▶ **問題 1**
文書抜粋によると、Lambda@Edgeがデータを読む際にAPIサーバを通す理由は何ですか。
▶ **問題 2**
文書抜粋のうち、「ISRを行う場合の構成」を含む語句から始まり「う仕方のない理由があります.」の後で終わる部分を、一字も変えずに写して返しなさい。

Next.jsで「ISR・SSGをしない」という選択肢
Next.jsで小規模なアプリケーションを実装する場合の構成について色々と模索したところ,
- ISRは諦めてSSRに寄せる
- FargateやApp RunnerでNext.jsを動作させ,前にCDNを配置する
という構成が良さそうだ,という結論に至ったので,その根拠について書きます.
ISRを行う場合の構成
Next.jsのIncremental Static Regeneration(ISR)をawsで動かす際に,Serverless Nextjsを用いた以下のような構成をよく見かけます.
CloudFront --> Lambda@Edge --> APIサーバ --> DB
CloudFrontへのアクセスをトリガーにして,Lambda@Edgeでレンダリング処理を行いレスポンスを返す構成ですね.
この構成では,API Routesや getServerSideProps
等の処理はLambda@Edgeで動作し,フロントエンドで必要なデータはAPIサーバを通して取得します.
ただ,小さなアプリケーションを実装するケースで「Lambda@Edgeからデータを読むのにわざわざAPIを通す必要がある」という点に不満がありました.
データ取得にAPIを通す理由
これには「Lambda@EdgeからVPCリソースにアクセスできない」という仕方のない理由があります.

▶ **データ記録**

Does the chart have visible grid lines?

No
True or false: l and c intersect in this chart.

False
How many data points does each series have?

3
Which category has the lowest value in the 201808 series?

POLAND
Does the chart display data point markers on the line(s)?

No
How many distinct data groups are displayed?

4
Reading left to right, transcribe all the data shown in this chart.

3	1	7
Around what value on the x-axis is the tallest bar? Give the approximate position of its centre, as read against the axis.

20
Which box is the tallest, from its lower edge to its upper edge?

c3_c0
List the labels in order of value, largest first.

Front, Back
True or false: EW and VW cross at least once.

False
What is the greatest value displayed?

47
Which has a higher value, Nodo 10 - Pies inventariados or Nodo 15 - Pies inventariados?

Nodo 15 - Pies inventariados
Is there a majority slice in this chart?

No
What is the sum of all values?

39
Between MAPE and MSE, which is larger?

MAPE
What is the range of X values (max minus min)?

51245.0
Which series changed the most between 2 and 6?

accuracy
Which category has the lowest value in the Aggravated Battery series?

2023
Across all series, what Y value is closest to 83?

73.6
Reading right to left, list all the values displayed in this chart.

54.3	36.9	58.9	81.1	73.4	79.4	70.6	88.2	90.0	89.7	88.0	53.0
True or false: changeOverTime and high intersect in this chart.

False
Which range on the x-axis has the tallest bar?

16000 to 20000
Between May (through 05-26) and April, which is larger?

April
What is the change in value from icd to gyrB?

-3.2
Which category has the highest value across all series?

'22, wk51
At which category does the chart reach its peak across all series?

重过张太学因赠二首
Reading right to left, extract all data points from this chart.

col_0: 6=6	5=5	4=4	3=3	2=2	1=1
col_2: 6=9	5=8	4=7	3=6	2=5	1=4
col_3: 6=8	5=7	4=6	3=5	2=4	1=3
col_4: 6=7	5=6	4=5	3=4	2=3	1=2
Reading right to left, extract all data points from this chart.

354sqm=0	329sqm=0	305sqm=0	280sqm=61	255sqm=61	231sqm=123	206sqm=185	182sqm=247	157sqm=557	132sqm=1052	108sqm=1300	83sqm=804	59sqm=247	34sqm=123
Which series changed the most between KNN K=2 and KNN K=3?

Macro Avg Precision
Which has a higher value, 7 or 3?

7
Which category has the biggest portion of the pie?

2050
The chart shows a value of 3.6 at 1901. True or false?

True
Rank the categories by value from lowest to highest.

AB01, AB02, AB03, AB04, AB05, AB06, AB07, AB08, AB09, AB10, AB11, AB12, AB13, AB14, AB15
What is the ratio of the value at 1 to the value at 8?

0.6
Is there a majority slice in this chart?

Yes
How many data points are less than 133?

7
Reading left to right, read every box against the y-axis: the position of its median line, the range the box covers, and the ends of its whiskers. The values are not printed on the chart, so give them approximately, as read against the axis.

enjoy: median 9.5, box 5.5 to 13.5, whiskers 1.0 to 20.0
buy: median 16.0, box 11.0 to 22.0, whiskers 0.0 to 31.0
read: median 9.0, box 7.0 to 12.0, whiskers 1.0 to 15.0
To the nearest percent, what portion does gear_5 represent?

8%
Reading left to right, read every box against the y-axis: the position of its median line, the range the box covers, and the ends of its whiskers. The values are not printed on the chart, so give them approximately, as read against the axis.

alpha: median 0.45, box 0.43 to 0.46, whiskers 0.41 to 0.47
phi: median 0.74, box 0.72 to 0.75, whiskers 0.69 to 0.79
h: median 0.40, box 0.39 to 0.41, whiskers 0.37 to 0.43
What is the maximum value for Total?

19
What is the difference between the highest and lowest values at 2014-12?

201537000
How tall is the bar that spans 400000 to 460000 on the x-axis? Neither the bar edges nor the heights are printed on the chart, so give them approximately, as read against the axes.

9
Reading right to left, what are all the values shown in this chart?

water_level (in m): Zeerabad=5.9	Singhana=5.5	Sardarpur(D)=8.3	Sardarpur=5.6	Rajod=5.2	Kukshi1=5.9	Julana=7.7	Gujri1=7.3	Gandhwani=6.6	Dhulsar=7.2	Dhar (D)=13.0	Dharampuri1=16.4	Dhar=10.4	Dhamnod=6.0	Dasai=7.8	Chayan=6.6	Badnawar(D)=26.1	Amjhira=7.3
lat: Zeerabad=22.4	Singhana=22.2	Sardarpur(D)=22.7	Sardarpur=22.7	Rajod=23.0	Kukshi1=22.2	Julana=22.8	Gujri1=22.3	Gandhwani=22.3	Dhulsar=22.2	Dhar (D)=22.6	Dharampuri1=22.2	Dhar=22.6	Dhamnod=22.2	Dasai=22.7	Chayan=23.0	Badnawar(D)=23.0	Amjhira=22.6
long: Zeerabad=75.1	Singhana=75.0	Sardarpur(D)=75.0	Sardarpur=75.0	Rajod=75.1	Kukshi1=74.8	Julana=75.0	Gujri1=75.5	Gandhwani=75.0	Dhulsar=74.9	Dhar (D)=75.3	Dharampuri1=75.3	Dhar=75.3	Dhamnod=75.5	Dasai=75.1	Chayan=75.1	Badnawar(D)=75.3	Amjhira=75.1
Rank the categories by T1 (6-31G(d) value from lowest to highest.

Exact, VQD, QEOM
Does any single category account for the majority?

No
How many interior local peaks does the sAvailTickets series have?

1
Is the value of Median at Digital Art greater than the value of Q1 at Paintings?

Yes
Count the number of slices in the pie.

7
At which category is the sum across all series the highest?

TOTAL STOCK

▶ **解答欄 1**
Lambda@EdgeからVPCリソースにアクセスできないためです。

▶ **解答欄 2**
ISRを行う場合の構成
Next.jsのIncremental Static Regeneration(ISR)をawsで動かす際に,Serverless Nextjsを用いた以下のような構成をよく見かけます.
CloudFront --> Lambda@Edge --> APIサーバ --> DB
CloudFrontへのアクセスをトリガーにして,Lambda@Edgeでレンダリング処理を行いレスポンスを返す構成ですね.
この構成では,API Routesや getServerSideProps
等の処理はLambda@Edgeで動作し,フロントエンドで必要なデータはAPIサーバを通して取得します.
ただ,小さなアプリケーションを実装するケースで「Lambda@Edgeからデータを読むのにわざわざAPIを通す必要がある」という点に不満がありました.
データ取得にAPIを通す理由
これには「Lambda@EdgeからVPCリソースにアクセスできない」という仕方のない理由があります.